TBB’nin hazırladığı rapor, finans ve bankacılık sektörünün sürdürülebilirliği benimseyen bir yaklaşımla hareket ederek, iklim değişikliği ile mücadele, düşük karbon ekonomisine geçiş ve sürdürülebilir bir gelecek için fırsatları değerlendirerek, tüm paydaşlarını bu konuda bilinçlendirmesi ve yönlendirmesi gerektiğini de vurguluyor.

Avrupa Yeşil Mutabakatı ve AB Taksonomisi gibi uluslararası gelişmeler, sürdürülebilir finansman tanımının standartlaşması yolunda önemli bir çerçeve çiziyor. Rapor, bu gelişmelerin bankacılık sektörünün dünya genelinde ve Türkiye’de evrilmesine yardımcı olduğunu belirtiyor.

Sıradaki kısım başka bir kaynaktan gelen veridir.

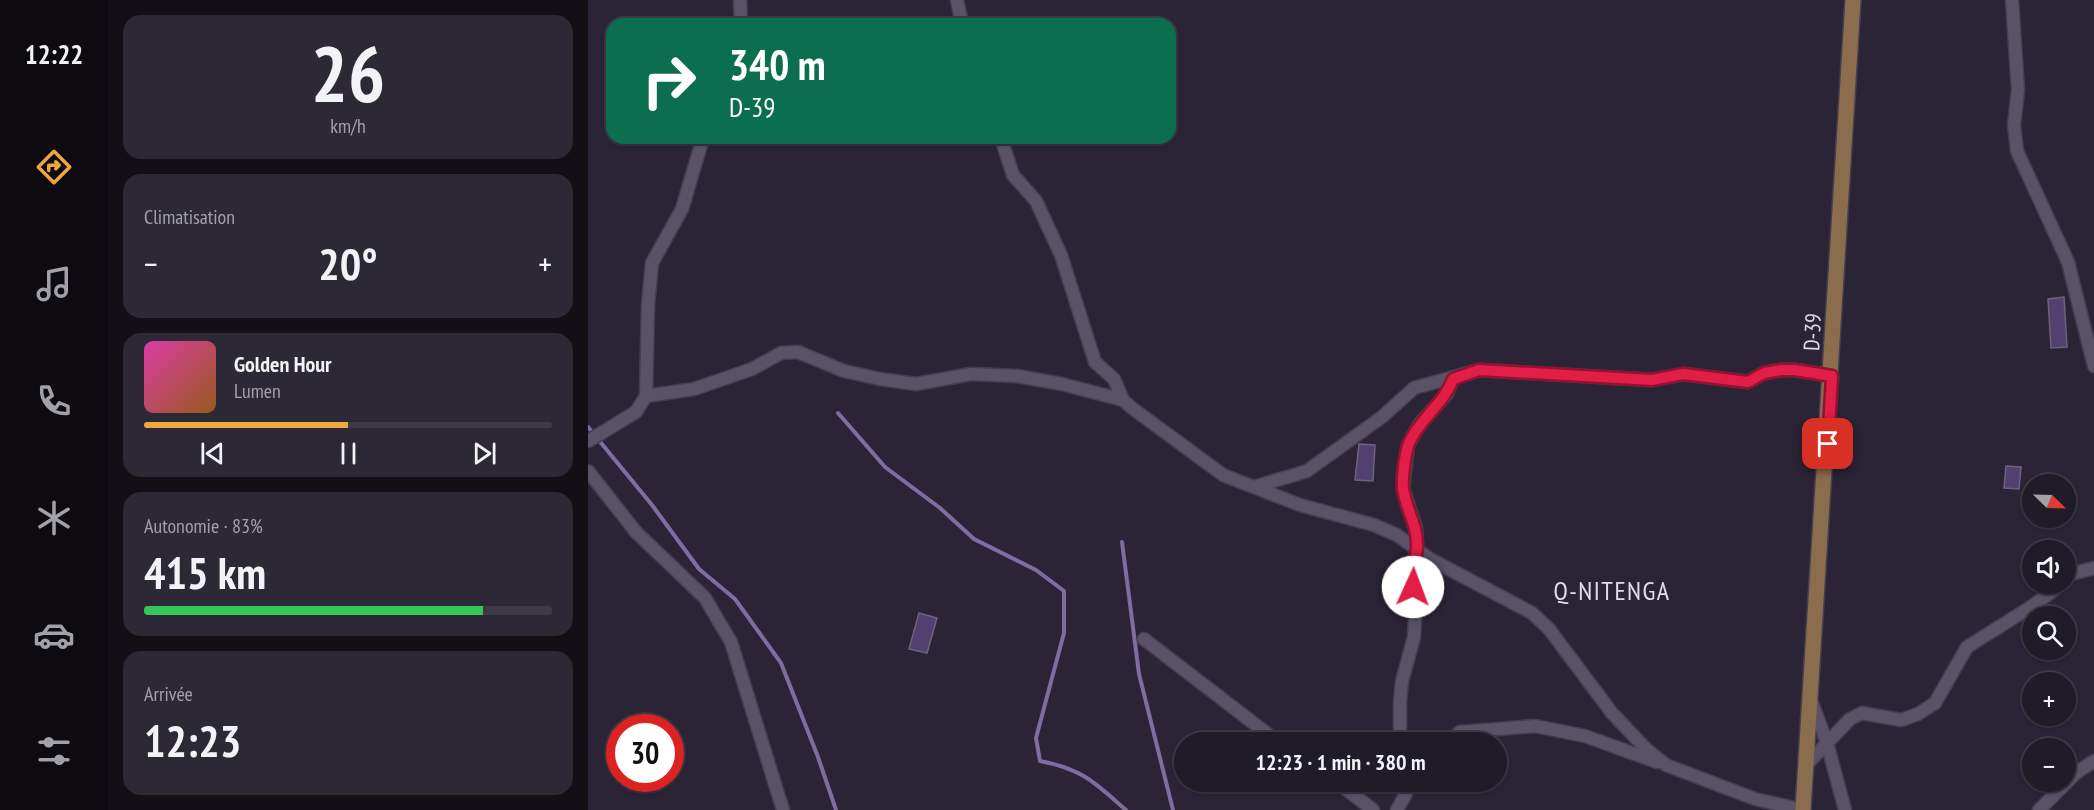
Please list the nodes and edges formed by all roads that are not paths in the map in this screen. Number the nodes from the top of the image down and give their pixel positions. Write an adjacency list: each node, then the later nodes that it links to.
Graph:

Sürdürülebilir yaklaşımın daha da yaygınlaşması için yasal düzenlemeler gerekiyor

Raporda Türkiye’de faaliyet gösteren bankaların, yurtdışındaki uygulamalarla paralel olarak, sürdürülebilirlik olgusunu içselleştirmeye başladığı ifade ediliyor. Rapor kapsamında TBB üyesi bankalarla yapılan bir anket çalışması, sürdürülebilir finansman uygulamalarını benimseyen bankaların çoğunlukta olduğunu, bu uygulamalara sahip olan bankaların çoğunun da konuya hem çevresel hem sosyal perspektiften baktığını gösteriyor. İklim finansmanı ve yeşil dönüşüm başlıkları ise bankaların öncelikli başlıkları arasında yer alıyor.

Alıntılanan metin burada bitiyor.